Thompson remembers one trip in particular. "We had 60 people on the boat and ran 48 miles straight out of John's Pass," he said. "Every person fishing aboard that day caught their limit."
Red snapper are opportunistic bottom feeders like their cousins, the prized mangrove snapper, or "mangoes" as they are called by many bay area anglers.
Anglers will find red snapper over rocky bottom or structures such as wrecks and artificial reefs, much like other sought-after bottom dwellers such as red and gag groupers.
"I have found red snapper as shallow as 90 feet," Thompson said. "But here on the west coast of Florida, the fish tend to move deeper as the water gets warmer."
Locating large schools of red snapper is only half the battle. The fish are notorious nibblers and expert bait stealers. While red snapper will eat just about anything, squid and dead fish, particularly Spanish sardines, are the bait of choice.
"Don't try to set the hook when you feel a bite," Thompson said. "You have to reel down first and get the slack out of the line before you try to lift it off the bottom."
Fishing in deep water, especially for sneaky fish like snapper, is more art than science. Anglers develop what could be called a "sixth sense" that lets them know a bite is coming before it happens.
"Your bait isn't going to be down there too long before it gets hit," Thompson said. "So drop it down, when it hits bottom, bring it up a couple of cranks then get ready."
As my first bait hit the bottom, I followed Thompson's instructions. But on the second turn of the handle I felt a slight twitch, as if the bait had dragged against a piece of soft coral.
"Reel it up," Thompson aid. "Your bait is gone."
I did as instructed and discovered that my double-hooked bait had been deftly removed.
"Dang," I said. "These fish do have a light bite."
As good anglers do, I watched the other fishermen for a few minutes to try to determine what I was doing wrong.
"See, Tomalin, this is how it is done," said Steve Yerrid, the boat's owner, holding up a fat red snapper.

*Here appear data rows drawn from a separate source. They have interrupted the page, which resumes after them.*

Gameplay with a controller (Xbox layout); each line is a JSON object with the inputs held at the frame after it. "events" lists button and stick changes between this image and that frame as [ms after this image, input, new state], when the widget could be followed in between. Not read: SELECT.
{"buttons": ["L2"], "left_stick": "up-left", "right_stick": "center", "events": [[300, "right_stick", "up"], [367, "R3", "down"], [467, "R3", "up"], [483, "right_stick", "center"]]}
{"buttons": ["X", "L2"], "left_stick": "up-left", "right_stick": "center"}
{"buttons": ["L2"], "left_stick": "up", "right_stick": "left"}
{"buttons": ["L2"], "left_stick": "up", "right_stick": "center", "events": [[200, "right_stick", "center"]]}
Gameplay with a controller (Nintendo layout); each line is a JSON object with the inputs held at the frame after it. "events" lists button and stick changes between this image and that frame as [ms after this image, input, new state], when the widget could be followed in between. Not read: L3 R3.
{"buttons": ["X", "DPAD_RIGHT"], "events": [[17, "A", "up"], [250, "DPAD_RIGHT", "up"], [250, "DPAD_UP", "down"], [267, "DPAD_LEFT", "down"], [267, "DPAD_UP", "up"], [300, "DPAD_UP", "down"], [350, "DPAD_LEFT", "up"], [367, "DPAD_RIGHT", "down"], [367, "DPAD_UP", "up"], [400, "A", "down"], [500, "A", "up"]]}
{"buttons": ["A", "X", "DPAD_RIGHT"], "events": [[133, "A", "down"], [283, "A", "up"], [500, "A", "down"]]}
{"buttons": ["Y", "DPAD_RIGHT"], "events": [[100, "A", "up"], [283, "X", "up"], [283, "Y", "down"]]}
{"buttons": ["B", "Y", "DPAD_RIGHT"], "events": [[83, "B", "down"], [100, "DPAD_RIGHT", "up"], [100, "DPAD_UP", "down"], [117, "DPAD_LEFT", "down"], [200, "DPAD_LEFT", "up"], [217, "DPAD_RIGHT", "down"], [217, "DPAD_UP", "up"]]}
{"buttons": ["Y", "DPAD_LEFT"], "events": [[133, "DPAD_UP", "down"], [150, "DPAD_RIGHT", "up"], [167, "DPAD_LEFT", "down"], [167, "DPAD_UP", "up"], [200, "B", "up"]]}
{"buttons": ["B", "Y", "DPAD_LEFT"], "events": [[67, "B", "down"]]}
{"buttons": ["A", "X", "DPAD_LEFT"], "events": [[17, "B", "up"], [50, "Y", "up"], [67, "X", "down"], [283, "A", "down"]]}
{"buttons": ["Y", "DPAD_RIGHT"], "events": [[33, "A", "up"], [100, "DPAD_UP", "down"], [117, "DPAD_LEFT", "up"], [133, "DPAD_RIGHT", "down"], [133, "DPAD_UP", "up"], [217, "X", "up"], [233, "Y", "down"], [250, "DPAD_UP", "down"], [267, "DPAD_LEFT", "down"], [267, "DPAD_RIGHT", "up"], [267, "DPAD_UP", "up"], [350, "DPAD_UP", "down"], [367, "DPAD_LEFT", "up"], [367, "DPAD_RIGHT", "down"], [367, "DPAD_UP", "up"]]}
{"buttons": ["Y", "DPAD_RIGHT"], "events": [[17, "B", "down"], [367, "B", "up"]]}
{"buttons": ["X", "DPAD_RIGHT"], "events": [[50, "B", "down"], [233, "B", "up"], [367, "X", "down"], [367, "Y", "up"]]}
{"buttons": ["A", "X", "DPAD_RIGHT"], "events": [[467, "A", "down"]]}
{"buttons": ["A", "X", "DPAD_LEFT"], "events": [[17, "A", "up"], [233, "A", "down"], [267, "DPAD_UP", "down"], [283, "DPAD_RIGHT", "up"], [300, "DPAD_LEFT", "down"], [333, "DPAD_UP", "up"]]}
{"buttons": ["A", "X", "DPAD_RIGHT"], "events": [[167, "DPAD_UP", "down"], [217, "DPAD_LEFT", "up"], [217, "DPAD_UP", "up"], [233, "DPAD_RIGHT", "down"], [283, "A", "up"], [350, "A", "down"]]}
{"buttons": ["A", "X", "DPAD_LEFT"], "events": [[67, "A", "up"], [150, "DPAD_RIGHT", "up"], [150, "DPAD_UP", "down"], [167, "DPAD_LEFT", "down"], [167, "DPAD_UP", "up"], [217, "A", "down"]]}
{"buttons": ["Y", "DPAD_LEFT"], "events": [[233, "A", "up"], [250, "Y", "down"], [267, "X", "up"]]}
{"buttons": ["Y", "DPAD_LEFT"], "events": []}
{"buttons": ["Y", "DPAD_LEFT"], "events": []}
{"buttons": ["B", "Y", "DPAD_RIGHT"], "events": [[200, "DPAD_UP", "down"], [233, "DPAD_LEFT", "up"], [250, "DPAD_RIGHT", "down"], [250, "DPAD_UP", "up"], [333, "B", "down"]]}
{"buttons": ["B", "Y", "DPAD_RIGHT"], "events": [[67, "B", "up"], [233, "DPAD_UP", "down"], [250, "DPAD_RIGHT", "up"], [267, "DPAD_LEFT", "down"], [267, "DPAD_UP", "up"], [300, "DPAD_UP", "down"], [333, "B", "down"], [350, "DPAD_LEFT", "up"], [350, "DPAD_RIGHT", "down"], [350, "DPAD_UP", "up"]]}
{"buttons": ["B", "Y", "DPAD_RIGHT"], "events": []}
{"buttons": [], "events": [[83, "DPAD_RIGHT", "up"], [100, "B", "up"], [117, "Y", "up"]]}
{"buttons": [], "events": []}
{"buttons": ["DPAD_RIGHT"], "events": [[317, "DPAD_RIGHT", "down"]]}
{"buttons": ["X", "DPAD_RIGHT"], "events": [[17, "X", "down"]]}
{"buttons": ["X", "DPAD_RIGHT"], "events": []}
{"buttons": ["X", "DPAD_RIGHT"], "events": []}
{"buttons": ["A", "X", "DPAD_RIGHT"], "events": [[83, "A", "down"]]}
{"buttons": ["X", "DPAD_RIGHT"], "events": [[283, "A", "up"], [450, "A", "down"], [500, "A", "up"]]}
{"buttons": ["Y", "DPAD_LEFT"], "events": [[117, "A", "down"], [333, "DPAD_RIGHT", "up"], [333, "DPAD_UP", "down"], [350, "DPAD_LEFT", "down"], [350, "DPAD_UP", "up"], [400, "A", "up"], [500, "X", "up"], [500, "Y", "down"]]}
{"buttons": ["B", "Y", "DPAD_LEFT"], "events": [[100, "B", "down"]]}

"Aha, Snappersaurus," angler Ernie Rubio said, commenting on the size of Yerrid's catch.
Sufficiently humiliated, I dropped another bait, counted to five, then started reeling frantically. Seconds later, I felt the weight of the fish as it tried to swim back to the rocky bottom. "There you go, Tomalin," Yerrid said. "That's the way you do it."
In less than an hour, all the anglers had caught their limit of red snapper, an accomplishment that would have been a dream 10 years ago, when Thompson first began lobbying federal officials on behalf of snapper stocks.
"Now we can fish for something else," Thompson said. "How about grouper."